In January of 1975, Joe Connor waited for his father to come home. Connor, his brother, and their Irish immigrant mother were planning to celebrate both of the boys’ birthdays at their New Jersey home. Joe was soon to turn nine; his older brother 11.
But Connor’s father never made it home. In January of 1975, Frank Connor, himself the child of Irish immigrants, was killed in an explosion in downtown Manhattan that turned out to be the work of a Puerto Rican nationalist group called Fuerzas Armadas de Liberación Nacional, or FALN.
FALN is back in the news again, following the controversial decision by New York’s Puerto Rican Day parade organizers to honor convicted FALN associate Oscar Lopez Rivera at this year’s march, to be held Sunday, June 11. A growing chorus of critics -- many of them Irish American -- are slamming the decision to celebrate Rivera as a “National Freedom Hero” during the parade.
Irish American New York Police Department Commissioner James O’Neill is among the many law enforcement officials who have decided to boycott the parade because of Rivera.
“I usually do march in most of the parades with the fraternal organizations, but I'm not going to be marching this year,” O’Neill told the New York Daily News last week. “I cannot support a man who is a co-founder of an organization that engaged in over 120 bombings.”
Irish American NYPD police union head Patrick Lynch also blasted parade organizers.
“The annual Puerto Rican Day parade is a magnificent celebration of a proud heritage shared by New Yorkers and police officers alike,” Lynch said. “Honoring a remorseless terrorist who refuses to condemn acts of violence effectively steals the parade from the good and honorable people who are proud of their Puerto Rican heritage.”
FALN claimed responsibility for dozens of bombings and other acts of political violence in the 1970s and 1980. Their goals included independence for Puerto Rico, which is currently considered a “territory” of the United States.
The bombing that killed Frank Connor and three others on January 24, 1975, was perhaps the group’s most notorious act. It took place at Fraunces Tavern, a historic landmark in downtown Manhattan that has been around since the days of the American Revolution. George Washington even gave a famous farewell speech to his inner circle there, following the Revolutionary War.
Though no one has even been convicted in the Fraunces Tavern bombing itself, Rivera was eventually arrested and imprisoned on a number of charges related to FALN-sponsored activity.
Along with law enforcement officials, many sponsors have also pulled out of this year’s Puerto Rican Day parade.
Rivera, however, does have his share of high-profile supporters who believe his sentence was excessive and, essentially, based on his political beliefs.

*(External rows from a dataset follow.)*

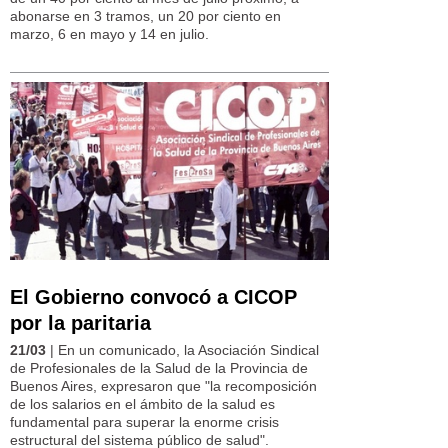
abonarse en 3 tramos, un 20 por ciento en
marzo, 6 en mayo y 14 en julio.
El Gobierno convocó a CICOP
por la paritaria
21/03
| En un comunicado, la Asociación Sindical
de Profesionales de la Salud de la Provincia de
Buenos Aires, expresaron que "la recomposición
de los salarios en el ámbito de la salud es
fundamental para superar la enorme crisis
estructural del sistema público de salud".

Going back to the 1990s, former President Bill Clinton offered Rivera clemency, buts Rivera turned the offer down because the same deal was not extended to other imprisoned FALN members.
More recently, President Barack Obama commuted Rivera’s sentence, after heavy lobbying from the congressional black and Hispanic caucuses. Hamilton star and creator Lin Manuel Miranda has also voiced support for Rivera. When Rivera was released from prison earlier this year, he was greeted by thousands of supporters upon returning to his home in Chicago.
Back in February, the Chicago Board of Alderman even voted to name several streets in honor of Rivera.
Frank Connor’s son, Joe, criticized the move in a Chicago Sun-Times opinion piece.
“My dad was born to immigrants and raised in New York’s working-class Washington Heights neighborhood, very near where several of the FALN members were from,” Connor wrote, later adding, “Lopez has never expressed regret nor sought forgiveness; not even at his parole hearing where his very freedom depended on it. Not once in his 2013 autobiography did he express regret for his actions nor cooperate with authorities to bring some kind of closure to unsolved FALN crimes like (the Fraunces Tavern bombing).”
The Irish American community, of course, is no stranger to parade boycotts and controversies. For years, certain elected officials chose to boycott big-city St. Patrick’s Day parades which did not allow gay and lesbian groups to march under their own banners.
Then there was the 1983 parade in New York City. One of the founders of the Irish Northern Aid Committee, Michael Flannery, was chosen as grand marshal. At the time, Noraid, as the groups is known, dubbed itself as a charitable organization.
Both the U.S. and British governments, however, believed Noraid was not only supportive of the Irish Republican Army’s armed struggle, but actually moved weapons for the IRA. In 1982, Flannery and four others were indicted for smuggling arms though they were eventually acquitted. The trial featured assertions that the Irishmen were actually secretly working for the CIA.
When Flannery was named parade grand marshal, some of New York’s and the nation’s top Irish Americans chose to boycott the parade, rather than be associated with such a controversial figure. Former New York Governor Hugh Carey and U.S. Senator Daniel Patrick Moynihan sat out the parade, as did then-Governor Mario Cuomo and New York City Mayor Ed Koch.